Extracted page text data:
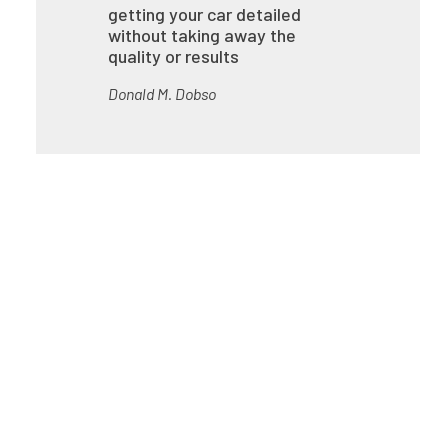
getting your car detailed
without taking away the
quality or results
Donald M. Dobso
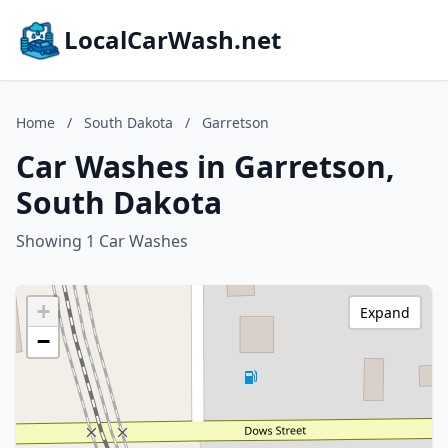
LocalCarWash.net
Home
/
South Dakota
/
Garretson
Car Washes in Garretson,
South Dakota
Showing 1 Car Washes
+
Expand
−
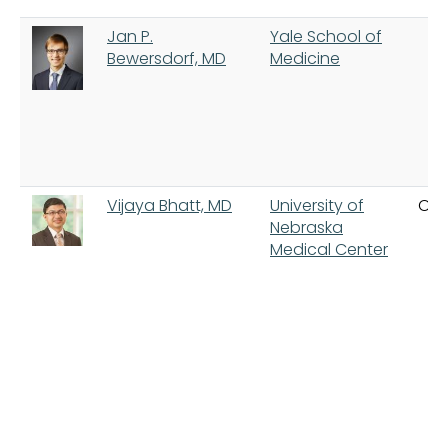
Jan P.
Yale School of
Bewersdorf, MD
Medicine
Vijaya Bhatt, MD
University of
Om
Nebraska
Medical Center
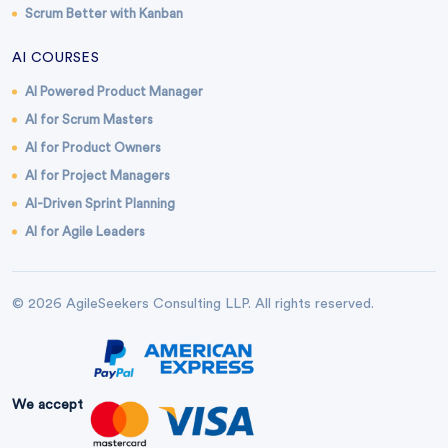
Scrum Better with Kanban
AI COURSES
AI Powered Product Manager
AI for Scrum Masters
AI for Product Owners
AI for Project Managers
AI-Driven Sprint Planning
AI for Agile Leaders
© 2026 AgileSeekers Consulting LLP. All rights reserved.
We accept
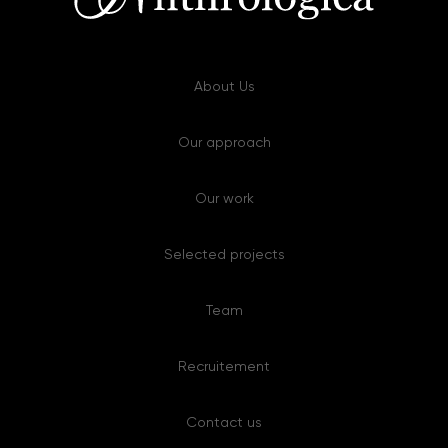
About Us
Our approach
Our work
Selected projects
Team
Recruitement
Contact us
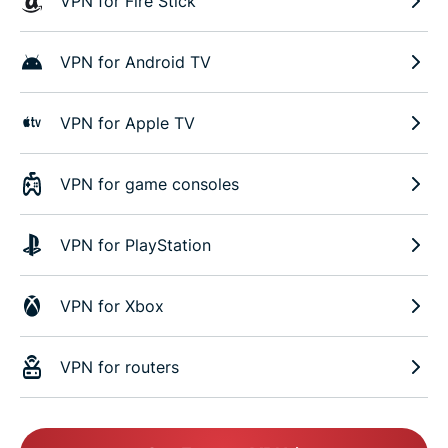
VPN for Fire Stick
VPN for Android TV
VPN for Apple TV
VPN for game consoles
VPN for PlayStation
VPN for Xbox
VPN for routers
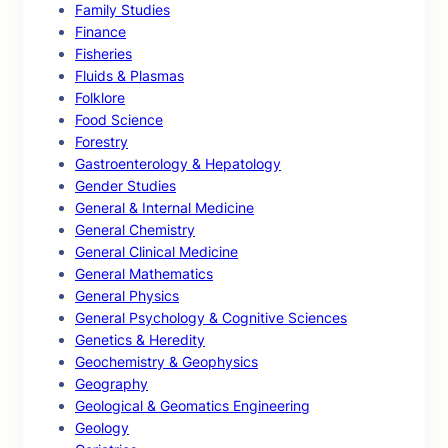
Family Studies
Finance
Fisheries
Fluids & Plasmas
Folklore
Food Science
Forestry
Gastroenterology & Hepatology
Gender Studies
General & Internal Medicine
General Chemistry
General Clinical Medicine
General Mathematics
General Physics
General Psychology & Cognitive Sciences
Genetics & Heredity
Geochemistry & Geophysics
Geography
Geological & Geomatics Engineering
Geology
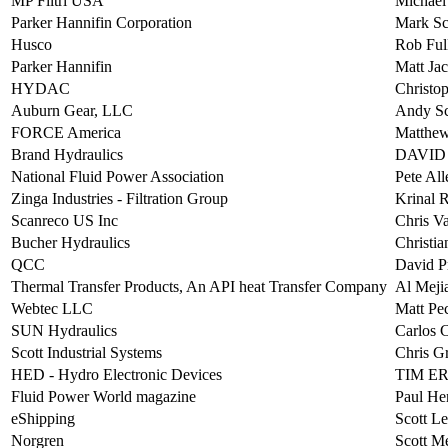
MP Filtri USA
Michael
Parker Hannifin Corporation
Mark Sc
Husco
Rob Ful
Parker Hannifin
Matt Ja
HYDAC
Christo
Auburn Gear, LLC
Andy Sc
FORCE America
Matthew
Brand Hydraulics
DAVID
National Fluid Power Association
Pete All
Zinga Industries - Filtration Group
Krinal 
Scanreco US Inc
Chris V
Bucher Hydraulics
Christia
QCC
David P
Thermal Transfer Products, An API heat Transfer Company
Al Meji
Webtec LLC
Matt Pe
SUN Hydraulics
Carlos 
Scott Industrial Systems
Chris G
HED - Hydro Electronic Devices
TIM E
Fluid Power World magazine
Paul He
eShipping
Scott Le
Norgren
Scott M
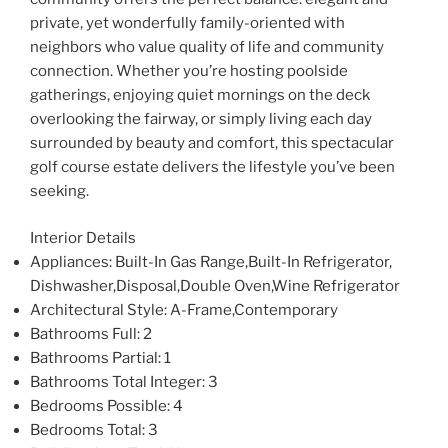
private, yet wonderfully family-oriented with
neighbors who value quality of life and community
connection. Whether you’re hosting poolside
gatherings, enjoying quiet mornings on the deck
overlooking the fairway, or simply living each day
surrounded by beauty and comfort, this spectacular
golf course estate delivers the lifestyle you’ve been
seeking.
Interior Details
Appliances
: Built-In Gas Range,Built-In Refrigerator,
Dishwasher,Disposal,Double Oven,Wine Refrigerator
Architectural Style
: A-Frame,Contemporary
Bathrooms Full
: 2
Bathrooms Partial
: 1
Bathrooms Total Integer
: 3
Bedrooms Possible
: 4
Bedrooms Total
: 3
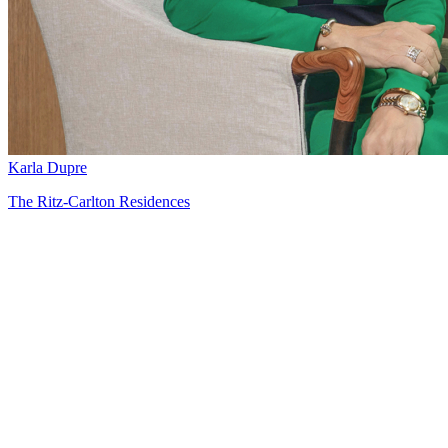
Karla Dupre
The Ritz-Carlton Residences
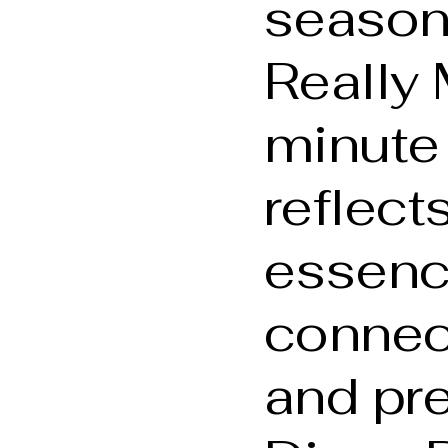
season
Really 
minute
reflect
essenc
connect
and pre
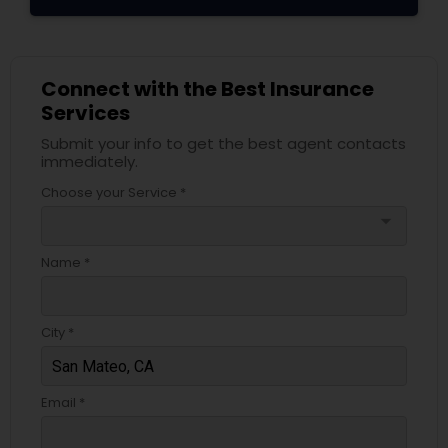
Connect with the Best Insurance
Services
Submit your info to get the best agent contacts
immediately.
Choose your Service *
arrow_drop_down
Name *
City *
Email *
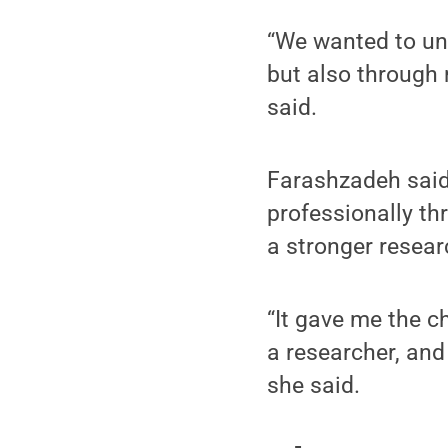
“We wanted to und
but also through 
said.
Farashzadeh said 
professionally th
a stronger resear
“It gave me the c
a researcher, and
she said.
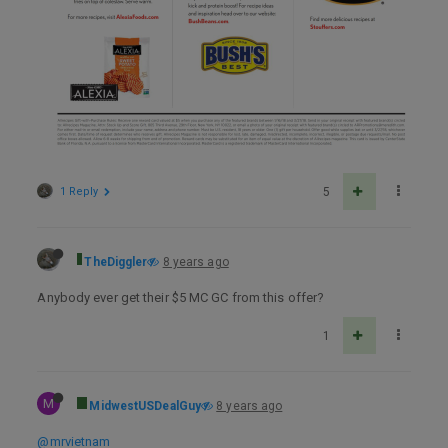
1 Reply
5
TheDiggler
8 years ago
Anybody ever get their $5 MC GC from this offer?
1
M
MidwestUSDealGuy
8 years ago
@mrvietnam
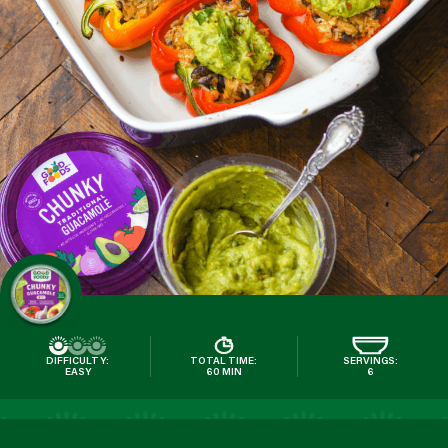
DIFFICULTY:
TOTAL TIME:
SERVINGS:
EASY
60 MIN
6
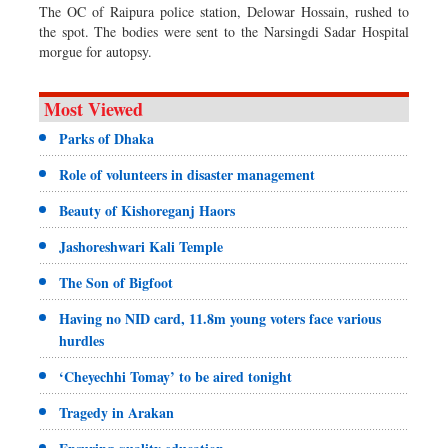
The OC of Raipura police station, Delowar Hossain, rushed to
the spot. The bodies were sent to the Narsingdi Sadar Hospital
morgue for autopsy.
Most Viewed
Parks of Dhaka
Role of volunteers in disaster management
Beauty of Kishoreganj Haors
Jashoreshwari Kali Temple
The Son of Bigfoot
Having no NID card, 11.8m young voters face various
hurdles
‘Cheyechhi Tomay’ to be aired tonight
Tragedy in Arakan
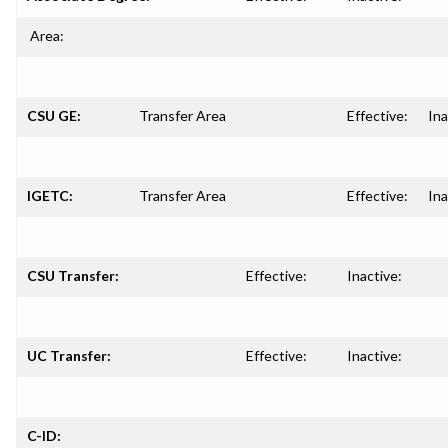
Area:
CSU GE:
Transfer Area
Effective:
Ina
IGETC:
Transfer Area
Effective:
Ina
CSU Transfer:
Effective:
Inactive:
UC Transfer:
Effective:
Inactive:
C-ID:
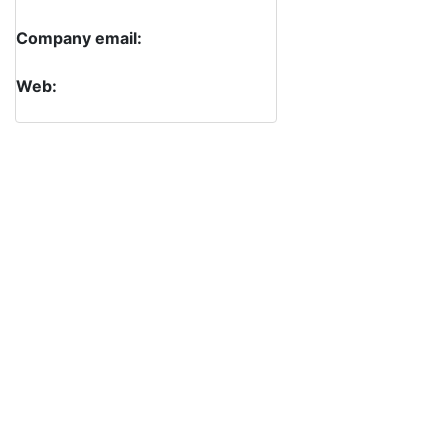
Company email:
Web:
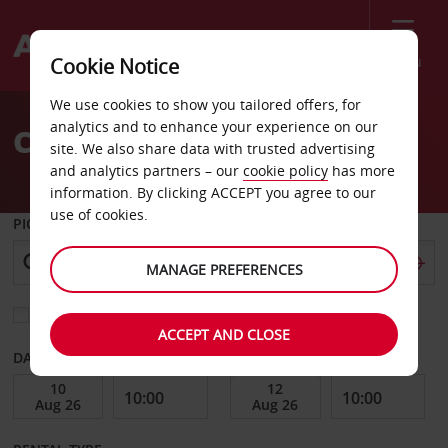
Menu
Cookie Notice
Welcome
We use cookies to show you tailored offers, for
to
analytics and to enhance your experience on our
Car Hire Hyvinkaa
Avis
site. We also share data with trusted advertising
and analytics partners – our
cookie policy
has more
information. By clicking ACCEPT you agree to our
use of cookies.
PICK-UP FROM
MANAGE PREFERENCES
Choose a different return location
ACCEPT AND CLOSE
DATE FROM
DATE TO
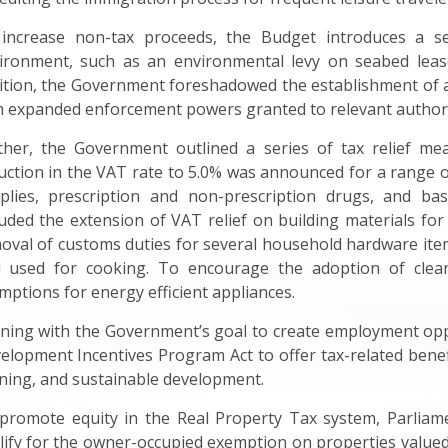
increase non-tax proceeds, the Budget introduces a se
ironment, such as an environmental levy on seabed lease
ition, the Government foreshadowed the establishment of 
h expanded enforcement powers granted to relevant authori
ther, the Government outlined a series of tax relief meas
uction in the VAT rate to 5.0% was announced for a range of
plies, prescription and non-prescription drugs, and bas
luded the extension of VAT relief on building materials for 
oval of customs duties for several household hardware item
l used for cooking. To encourage the adoption of clea
mptions for energy efficient appliances.
gning with the Government’s goal to create employment opp
elopment Incentives Program Act to offer tax-related benefit
ining, and sustainable development.
promote equity in the Real Property Tax system, Parlia
lify for the owner-occupied exemption on properties valued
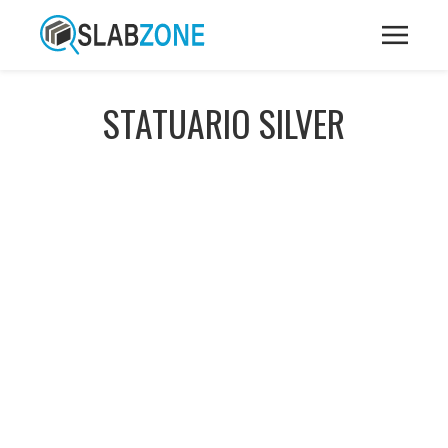
STATUARIO SILVER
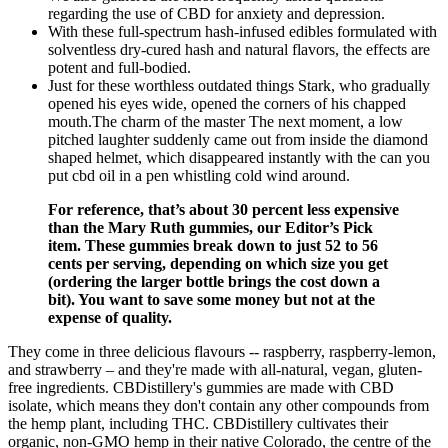
regarding the use of CBD for anxiety and depression.
With these full-spectrum hash-infused edibles formulated with
solventless dry-cured hash and natural flavors, the effects are
potent and full-bodied.
Just for these worthless outdated things Stark, who gradually
opened his eyes wide, opened the corners of his chapped
mouth.The charm of the master The next moment, a low
pitched laughter suddenly came out from inside the diamond
shaped helmet, which disappeared instantly with the can you
put cbd oil in a pen whistling cold wind around.
For reference, that’s about 30 percent less expensive
than the Mary Ruth gummies, our Editor’s Pick
item. These gummies break down to just 52 to 56
cents per serving, depending on which size you get
(ordering the larger bottle brings the cost down a
bit). You want to save some money but not at the
expense of quality.
They come in three delicious flavours -- raspberry, raspberry-lemon,
and strawberry – and they're made with all-natural, vegan, gluten-
free ingredients. CBDistillery's gummies are made with CBD
isolate, which means they don't contain any other compounds from
the hemp plant, including THC. CBDistillery cultivates their
organic, non-GMO hemp in their native Colorado, the centre of the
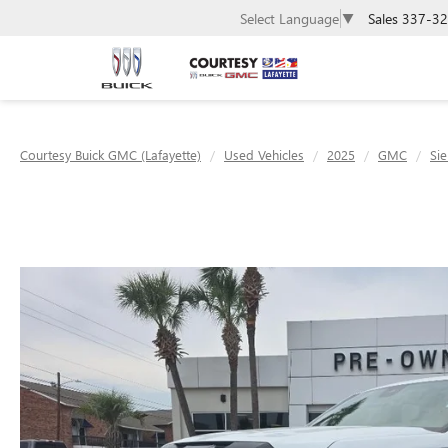
Sales
337-32
Select Language
▼
Courtesy Buick GMC (Lafayette)
Used Vehicles
2025
GMC
Sie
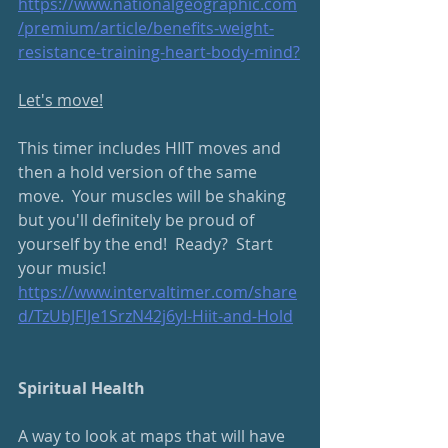
https://www.nationalgeographic.com
/premium/article/benefits-weight-
resistance-training-heart-body-mind
?
Let's move!
This timer includes HIIT moves and 
then a hold version of the same 
move.  Your muscles will be shaking 
but you'll definitely be proud of 
yourself by the end!  Ready?  Start 
your music!
https://www.intervaltimer.com/share
d/TzUbJFlJe1SrzN42j6yI-Hiit-and-Hold
Spiritual Health
A way to look at maps that will have 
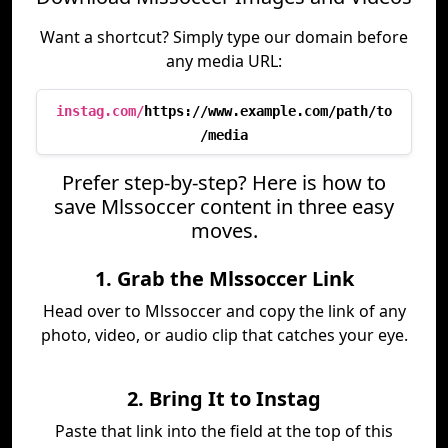
Want a shortcut? Simply type our domain before
any media URL:
instag.com/
https://www.example.com/path/to
/media
Prefer step-by-step? Here is how to
save Mlssoccer content in three easy
moves.
1. Grab the Mlssoccer Link
Head over to Mlssoccer and copy the link of any
photo, video, or audio clip that catches your eye.
2. Bring It to Instag
Paste that link into the field at the top of this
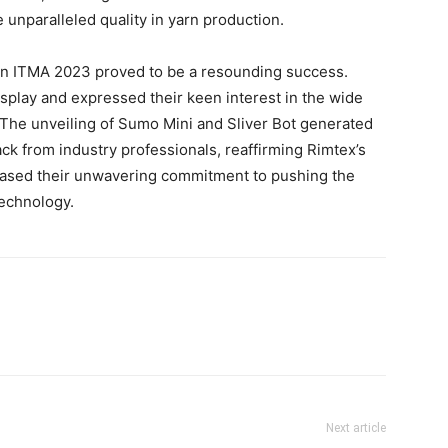
 unparalleled quality in yarn production.
n in ITMA 2023 proved to be a resounding success.
isplay and expressed their keen interest in the wide
 The unveiling of Sumo Mini and Sliver Bot generated
k from industry professionals, reaffirming Rimtex’s
wcased their unwavering commitment to pushing the
technology.
Next article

### What you need to do
Report only how many lines above include "article".

### Problem solution
2